== Data records

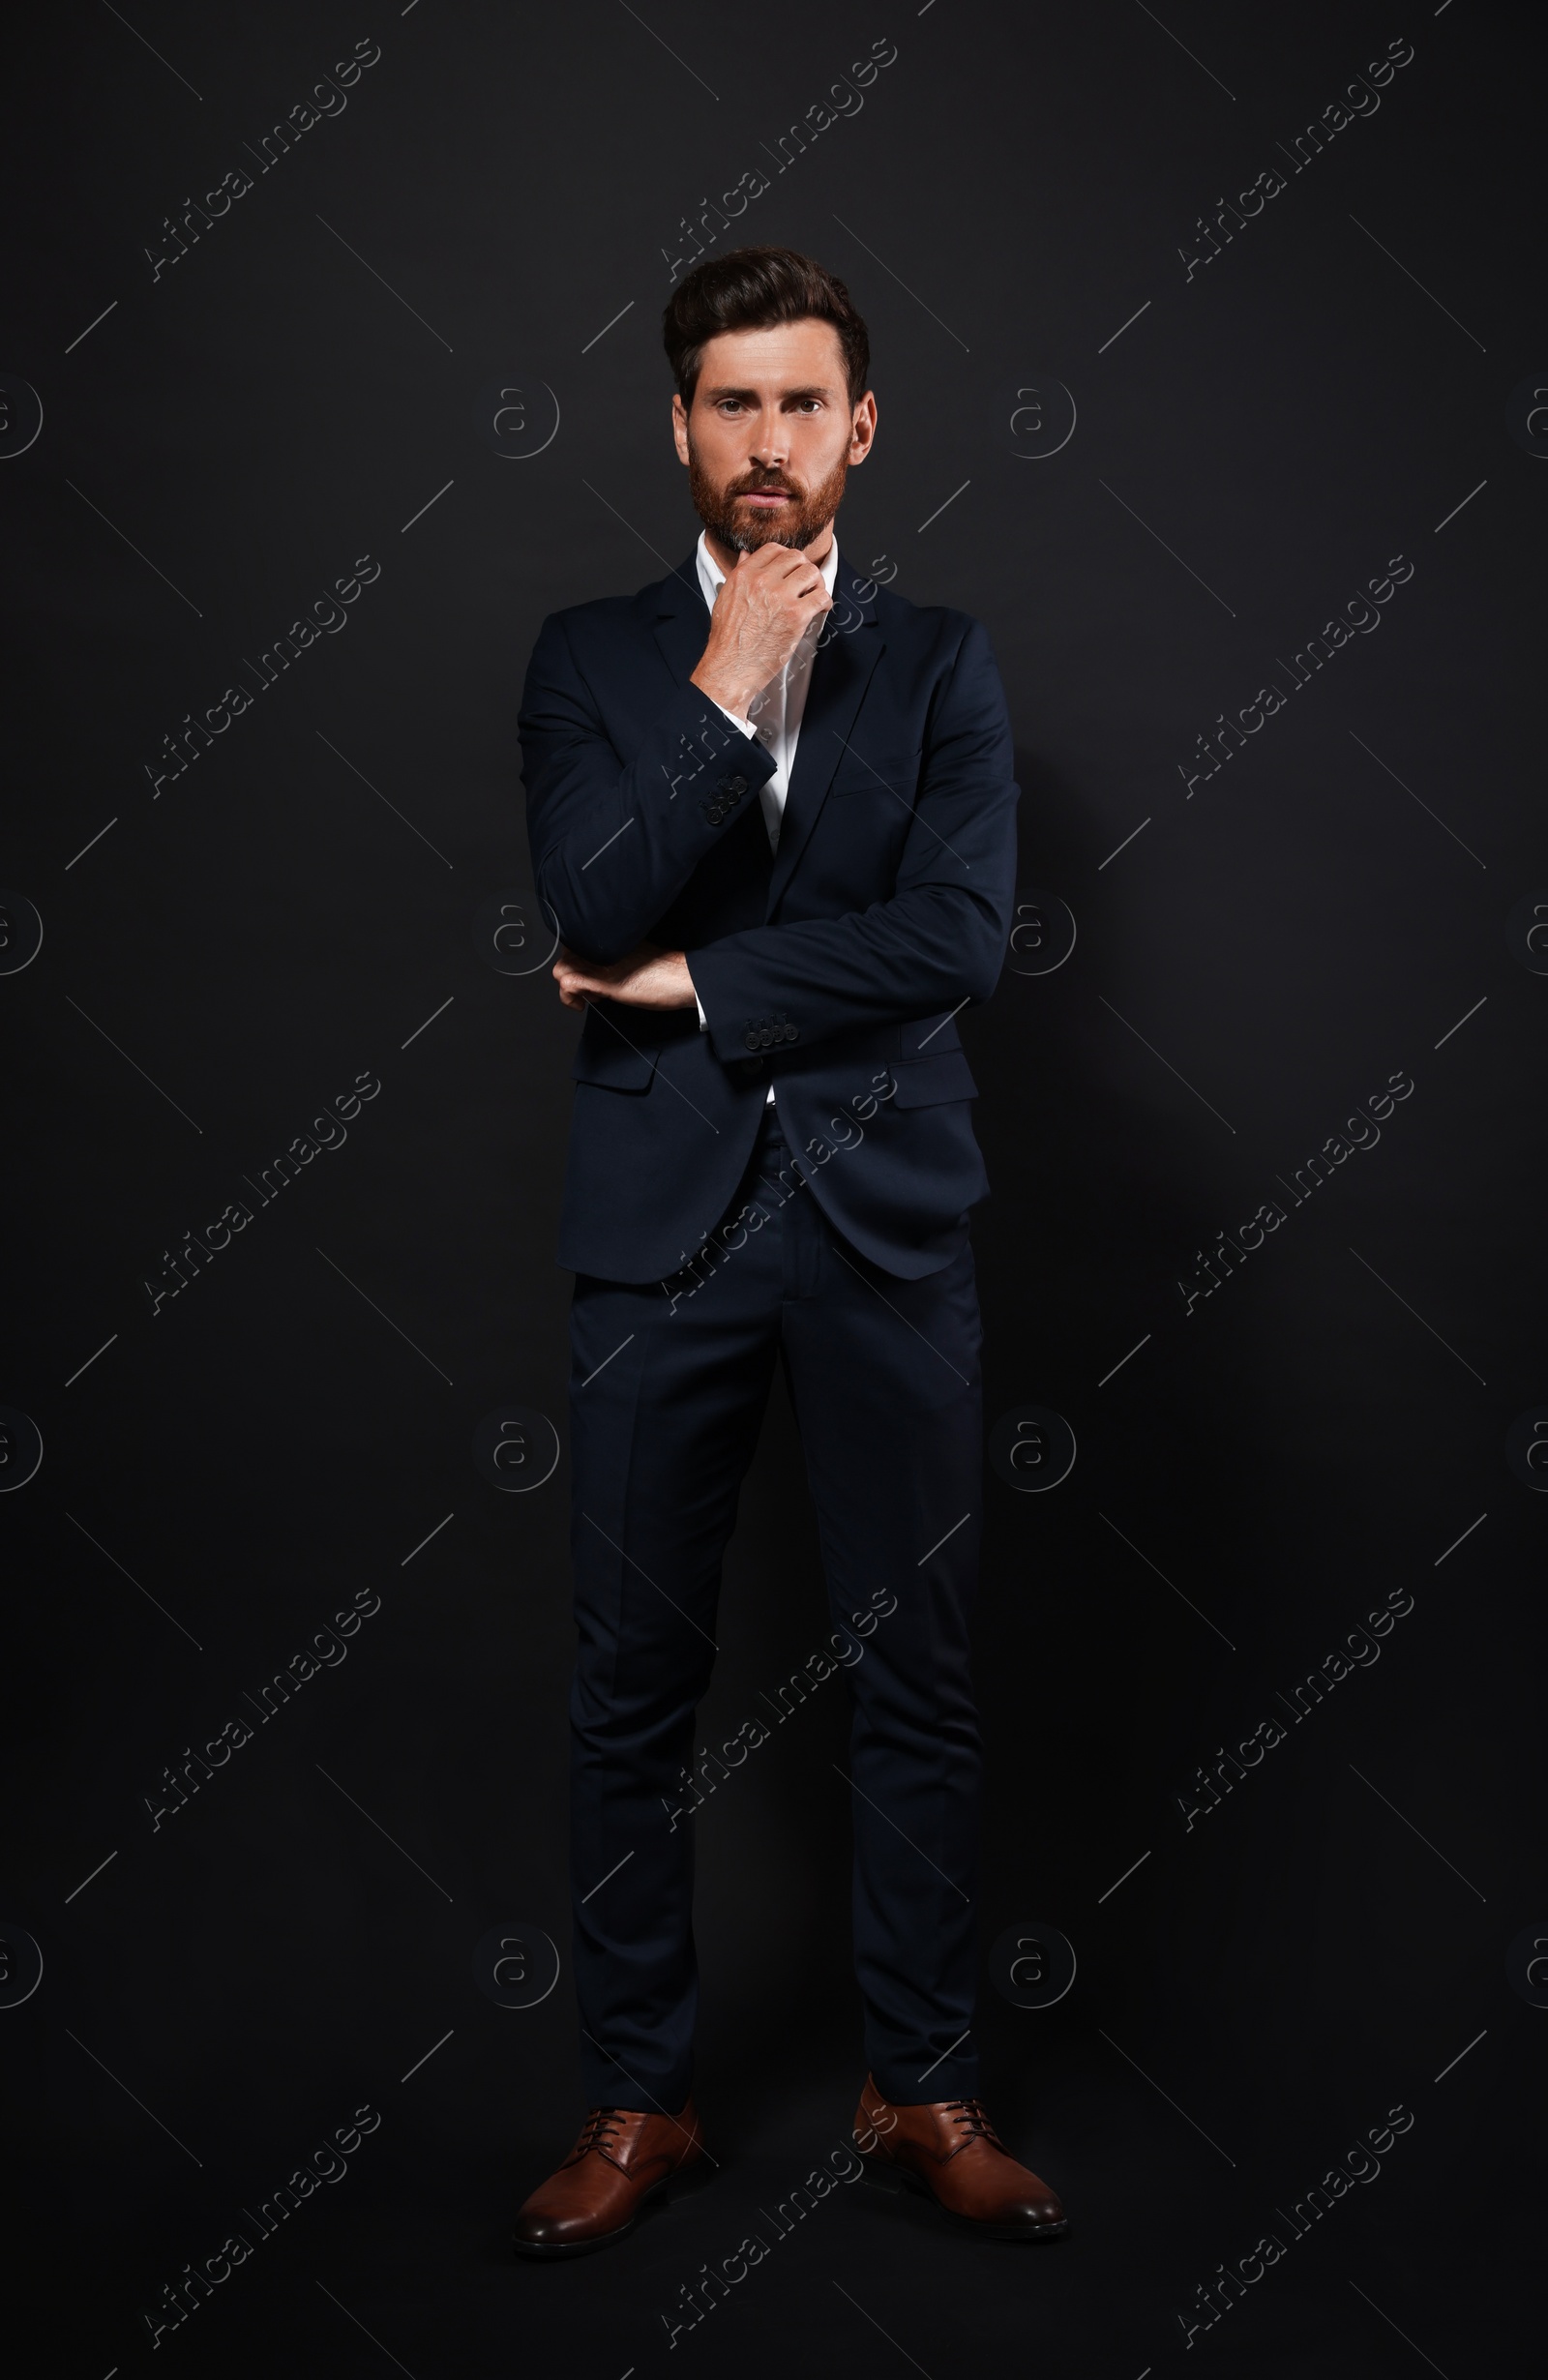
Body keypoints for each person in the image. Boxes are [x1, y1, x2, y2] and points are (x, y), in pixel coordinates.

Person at [511, 246, 1065, 2255]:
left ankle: (919, 2087)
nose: (766, 443)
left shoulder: (945, 665)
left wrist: (687, 984)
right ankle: (639, 2104)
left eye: (799, 404)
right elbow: (581, 884)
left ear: (860, 426)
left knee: (913, 1679)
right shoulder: (586, 661)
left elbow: (956, 938)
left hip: (884, 1227)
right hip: (656, 1244)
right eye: (729, 406)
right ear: (680, 427)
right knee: (626, 1693)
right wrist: (725, 683)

====

▸ **What is required**: Every entry above should be duplicated exactly. Do not include the images.

▸ **Response for this exercise**:
Body keypoints for each person in the image. Boxes are [x1, y1, x2, y2] and points are (x, y), in pixel coordinates.

Person at [511, 246, 1065, 2255]:
left ankle: (919, 2087)
nose: (766, 443)
left shoulder: (945, 665)
left wrist: (687, 984)
right ankle: (639, 2104)
left eye: (799, 404)
right elbow: (581, 884)
left ear: (860, 426)
left knee: (913, 1679)
right shoulder: (586, 661)
left elbow: (956, 938)
left hip: (884, 1227)
right hip: (656, 1244)
right eye: (729, 406)
right ear: (680, 427)
right knee: (626, 1693)
right wrist: (725, 683)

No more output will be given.